Your output should consist of the lines from the first line of the records below through the one with "18: (717, 121, 1.38)", exactly, minus the pictures.

(Data entries)

-*-

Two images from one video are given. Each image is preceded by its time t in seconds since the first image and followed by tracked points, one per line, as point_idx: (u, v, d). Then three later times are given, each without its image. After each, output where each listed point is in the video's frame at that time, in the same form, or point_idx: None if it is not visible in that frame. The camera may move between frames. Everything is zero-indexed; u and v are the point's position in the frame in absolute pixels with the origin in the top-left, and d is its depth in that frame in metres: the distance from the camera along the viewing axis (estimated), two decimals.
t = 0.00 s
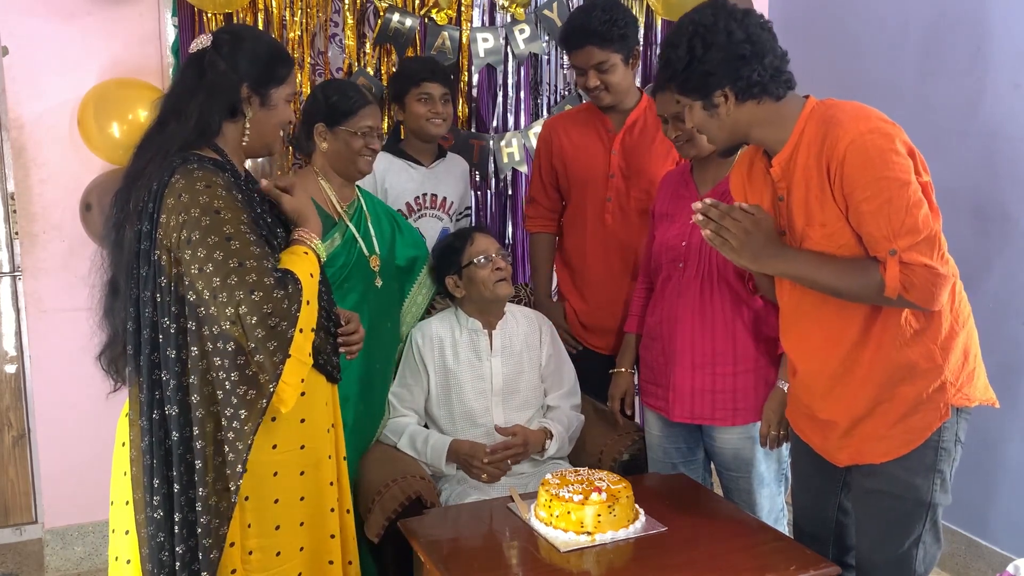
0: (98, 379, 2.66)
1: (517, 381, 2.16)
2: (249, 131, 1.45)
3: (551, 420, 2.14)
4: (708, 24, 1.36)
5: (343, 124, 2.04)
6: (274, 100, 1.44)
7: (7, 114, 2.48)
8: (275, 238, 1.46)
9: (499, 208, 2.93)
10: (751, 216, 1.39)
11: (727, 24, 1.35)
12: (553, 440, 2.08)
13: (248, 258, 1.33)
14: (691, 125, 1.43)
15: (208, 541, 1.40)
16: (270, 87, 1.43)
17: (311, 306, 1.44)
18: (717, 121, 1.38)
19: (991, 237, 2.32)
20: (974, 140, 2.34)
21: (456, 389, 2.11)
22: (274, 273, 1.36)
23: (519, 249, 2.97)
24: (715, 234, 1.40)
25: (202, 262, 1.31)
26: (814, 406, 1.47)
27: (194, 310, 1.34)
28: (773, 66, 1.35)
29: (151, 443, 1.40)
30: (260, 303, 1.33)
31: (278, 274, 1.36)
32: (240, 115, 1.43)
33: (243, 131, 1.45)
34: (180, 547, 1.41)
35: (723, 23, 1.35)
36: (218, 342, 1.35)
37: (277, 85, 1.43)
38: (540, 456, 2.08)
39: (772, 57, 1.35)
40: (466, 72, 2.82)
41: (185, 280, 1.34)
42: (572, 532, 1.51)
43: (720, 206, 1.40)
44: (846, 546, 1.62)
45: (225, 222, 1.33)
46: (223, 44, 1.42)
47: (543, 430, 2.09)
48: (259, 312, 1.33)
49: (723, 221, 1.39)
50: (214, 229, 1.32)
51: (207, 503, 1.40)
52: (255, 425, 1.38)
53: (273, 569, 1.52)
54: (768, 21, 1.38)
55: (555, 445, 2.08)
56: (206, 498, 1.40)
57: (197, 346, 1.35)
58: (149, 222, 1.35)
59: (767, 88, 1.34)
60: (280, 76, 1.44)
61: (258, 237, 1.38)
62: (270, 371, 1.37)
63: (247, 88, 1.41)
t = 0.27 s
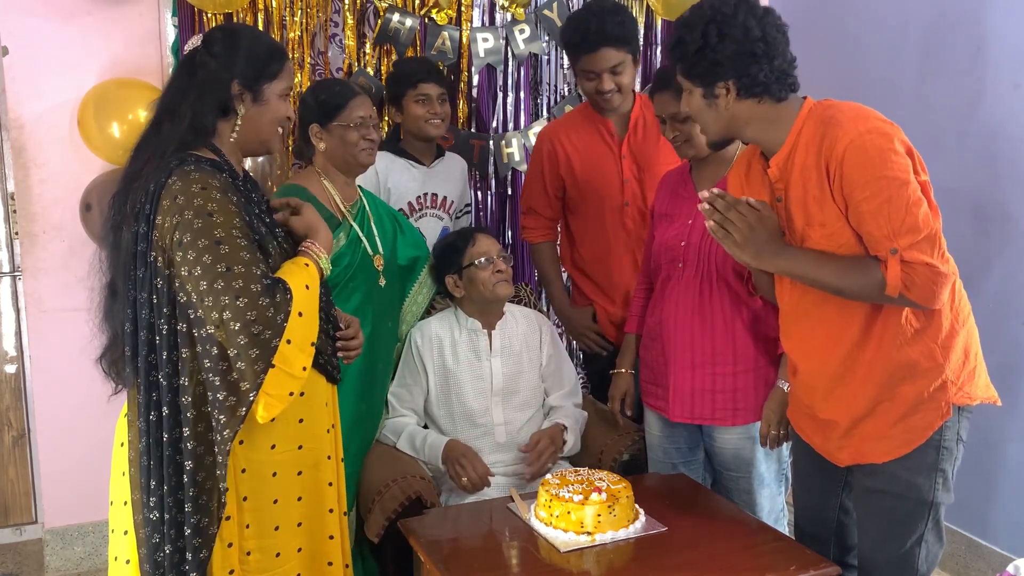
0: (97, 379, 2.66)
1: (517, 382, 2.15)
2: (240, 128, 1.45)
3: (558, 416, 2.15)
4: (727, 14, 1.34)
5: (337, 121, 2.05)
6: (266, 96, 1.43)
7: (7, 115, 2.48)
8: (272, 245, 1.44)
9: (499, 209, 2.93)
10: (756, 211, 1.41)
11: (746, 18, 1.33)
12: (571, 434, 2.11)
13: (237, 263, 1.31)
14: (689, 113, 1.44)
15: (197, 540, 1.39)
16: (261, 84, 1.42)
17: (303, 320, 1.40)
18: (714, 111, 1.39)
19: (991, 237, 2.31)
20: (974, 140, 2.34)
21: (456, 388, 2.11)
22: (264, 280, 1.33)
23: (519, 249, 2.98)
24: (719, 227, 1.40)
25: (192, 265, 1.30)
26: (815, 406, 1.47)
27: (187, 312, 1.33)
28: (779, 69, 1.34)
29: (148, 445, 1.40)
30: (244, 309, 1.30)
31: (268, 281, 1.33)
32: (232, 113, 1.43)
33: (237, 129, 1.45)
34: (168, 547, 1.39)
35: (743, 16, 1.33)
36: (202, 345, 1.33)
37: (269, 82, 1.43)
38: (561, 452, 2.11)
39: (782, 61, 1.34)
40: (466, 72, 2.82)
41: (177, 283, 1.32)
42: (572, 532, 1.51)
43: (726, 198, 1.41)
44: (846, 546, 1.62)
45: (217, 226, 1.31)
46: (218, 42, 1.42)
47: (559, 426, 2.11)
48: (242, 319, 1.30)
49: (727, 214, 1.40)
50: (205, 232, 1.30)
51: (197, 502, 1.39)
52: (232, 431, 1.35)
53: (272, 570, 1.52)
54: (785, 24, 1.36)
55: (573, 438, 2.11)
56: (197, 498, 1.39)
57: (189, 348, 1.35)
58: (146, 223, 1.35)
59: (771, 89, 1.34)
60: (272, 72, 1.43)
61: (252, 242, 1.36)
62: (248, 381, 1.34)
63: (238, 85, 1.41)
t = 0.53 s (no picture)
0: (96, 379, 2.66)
1: (517, 382, 2.15)
2: (234, 126, 1.45)
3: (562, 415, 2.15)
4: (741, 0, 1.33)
5: (331, 121, 2.05)
6: (259, 93, 1.43)
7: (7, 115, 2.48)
8: (266, 247, 1.44)
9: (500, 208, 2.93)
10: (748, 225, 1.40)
11: (759, 6, 1.33)
12: (580, 435, 2.12)
13: (230, 266, 1.31)
14: (694, 101, 1.44)
15: (197, 541, 1.39)
16: (255, 82, 1.42)
17: (293, 323, 1.40)
18: (721, 99, 1.39)
19: (991, 237, 2.31)
20: (973, 140, 2.34)
21: (456, 388, 2.11)
22: (256, 283, 1.33)
23: (519, 250, 2.98)
24: (713, 247, 1.40)
25: (185, 268, 1.30)
26: (814, 405, 1.47)
27: (180, 314, 1.33)
28: (789, 60, 1.34)
29: (146, 446, 1.40)
30: (235, 312, 1.30)
31: (260, 284, 1.33)
32: (225, 112, 1.43)
33: (231, 127, 1.45)
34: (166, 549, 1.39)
35: (756, 4, 1.33)
36: (193, 348, 1.33)
37: (263, 79, 1.43)
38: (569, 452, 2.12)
39: (791, 52, 1.34)
40: (466, 72, 2.82)
41: (170, 285, 1.32)
42: (572, 532, 1.51)
43: (715, 219, 1.40)
44: (846, 546, 1.62)
45: (210, 228, 1.31)
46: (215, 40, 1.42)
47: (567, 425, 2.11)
48: (234, 322, 1.30)
49: (719, 234, 1.39)
50: (198, 235, 1.30)
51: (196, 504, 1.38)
52: (220, 436, 1.35)
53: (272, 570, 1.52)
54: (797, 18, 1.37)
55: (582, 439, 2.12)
56: (193, 498, 1.38)
57: (183, 349, 1.35)
58: (140, 225, 1.35)
59: (779, 79, 1.35)
60: (266, 69, 1.43)
61: (245, 245, 1.36)
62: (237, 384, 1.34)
63: (231, 83, 1.41)
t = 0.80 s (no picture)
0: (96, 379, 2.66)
1: (517, 381, 2.15)
2: (237, 129, 1.45)
3: (557, 417, 2.15)
4: (729, 6, 1.33)
5: (328, 122, 2.05)
6: (264, 98, 1.45)
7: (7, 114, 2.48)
8: (265, 246, 1.44)
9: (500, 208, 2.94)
10: (749, 226, 1.40)
11: (748, 10, 1.33)
12: (564, 436, 2.09)
13: (228, 266, 1.31)
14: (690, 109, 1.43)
15: (196, 542, 1.39)
16: (260, 85, 1.43)
17: (291, 322, 1.40)
18: (716, 107, 1.38)
19: (991, 237, 2.31)
20: (973, 140, 2.34)
21: (455, 388, 2.11)
22: (255, 282, 1.33)
23: (519, 249, 2.98)
24: (716, 249, 1.40)
25: (182, 269, 1.30)
26: (815, 406, 1.47)
27: (178, 316, 1.33)
28: (783, 61, 1.34)
29: (144, 447, 1.40)
30: (235, 312, 1.30)
31: (258, 284, 1.33)
32: (230, 114, 1.44)
33: (233, 130, 1.45)
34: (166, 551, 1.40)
35: (743, 10, 1.33)
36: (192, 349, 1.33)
37: (268, 83, 1.44)
38: (554, 455, 2.08)
39: (784, 53, 1.34)
40: (466, 72, 2.82)
41: (168, 286, 1.32)
42: (572, 532, 1.51)
43: (717, 221, 1.40)
44: (846, 546, 1.62)
45: (208, 229, 1.31)
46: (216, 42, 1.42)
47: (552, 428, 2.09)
48: (232, 322, 1.30)
49: (722, 236, 1.39)
50: (196, 235, 1.30)
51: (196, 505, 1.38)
52: (221, 436, 1.35)
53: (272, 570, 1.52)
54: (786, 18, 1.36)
55: (566, 441, 2.09)
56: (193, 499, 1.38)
57: (181, 350, 1.35)
58: (138, 226, 1.34)
59: (772, 83, 1.34)
60: (271, 74, 1.44)
61: (244, 244, 1.36)
62: (238, 384, 1.34)
63: (237, 87, 1.41)
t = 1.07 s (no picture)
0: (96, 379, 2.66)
1: (517, 380, 2.15)
2: (236, 129, 1.45)
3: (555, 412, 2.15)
4: (716, 17, 1.33)
5: (325, 124, 2.05)
6: (264, 100, 1.44)
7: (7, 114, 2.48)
8: (265, 246, 1.44)
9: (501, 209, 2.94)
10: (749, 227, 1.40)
11: (735, 19, 1.33)
12: (562, 428, 2.09)
13: (229, 266, 1.31)
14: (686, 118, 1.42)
15: (192, 543, 1.39)
16: (260, 86, 1.43)
17: (298, 318, 1.40)
18: (712, 115, 1.38)
19: (991, 237, 2.31)
20: (973, 140, 2.34)
21: (455, 389, 2.11)
22: (257, 282, 1.33)
23: (520, 248, 2.98)
24: (715, 251, 1.39)
25: (183, 269, 1.30)
26: (817, 407, 1.47)
27: (178, 316, 1.33)
28: (774, 66, 1.34)
29: (143, 448, 1.40)
30: (237, 312, 1.30)
31: (261, 283, 1.33)
32: (230, 114, 1.43)
33: (233, 129, 1.45)
34: (164, 552, 1.40)
35: (731, 18, 1.33)
36: (194, 349, 1.33)
37: (268, 84, 1.44)
38: (551, 447, 2.08)
39: (775, 58, 1.34)
40: (466, 72, 2.82)
41: (169, 286, 1.32)
42: (572, 532, 1.51)
43: (716, 223, 1.40)
44: (847, 546, 1.62)
45: (208, 229, 1.31)
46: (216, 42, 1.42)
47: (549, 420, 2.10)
48: (235, 322, 1.30)
49: (721, 237, 1.39)
50: (197, 235, 1.30)
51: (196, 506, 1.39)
52: (229, 434, 1.35)
53: (271, 570, 1.52)
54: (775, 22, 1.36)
55: (564, 433, 2.09)
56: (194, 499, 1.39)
57: (182, 351, 1.35)
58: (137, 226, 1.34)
59: (767, 87, 1.34)
60: (272, 75, 1.44)
61: (245, 244, 1.36)
62: (244, 383, 1.34)
63: (237, 87, 1.41)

-*-

SOLVED PROBLEM:
Two images from one video are given. Each image is preceded by its time t in seconds since the first image and followed by tracked points, one per line, as point_idx: (u, v, d). Then three later times are given, each without its image. After each, output where each listed point is in the video's frame at that time, in the same form, or point_idx: None if it is not visible in that frame. The camera may move between frames. Everything is zero-indexed; u and v are the point's position in the frame in absolute pixels with the origin in the top-left, and d is its depth in that frame in metres: the distance from the camera along the viewing axis (estimated), two decimals.
t = 0.00 s
0: (98, 379, 2.66)
1: (517, 381, 2.16)
2: (249, 131, 1.45)
3: (551, 420, 2.14)
4: (708, 24, 1.36)
5: (343, 124, 2.04)
6: (274, 100, 1.44)
7: (7, 114, 2.48)
8: (275, 238, 1.46)
9: (499, 208, 2.93)
10: (751, 216, 1.39)
11: (727, 24, 1.35)
12: (553, 440, 2.08)
13: (248, 258, 1.33)
14: (691, 125, 1.43)
15: (208, 541, 1.40)
16: (270, 87, 1.43)
17: (311, 306, 1.44)
18: (717, 121, 1.38)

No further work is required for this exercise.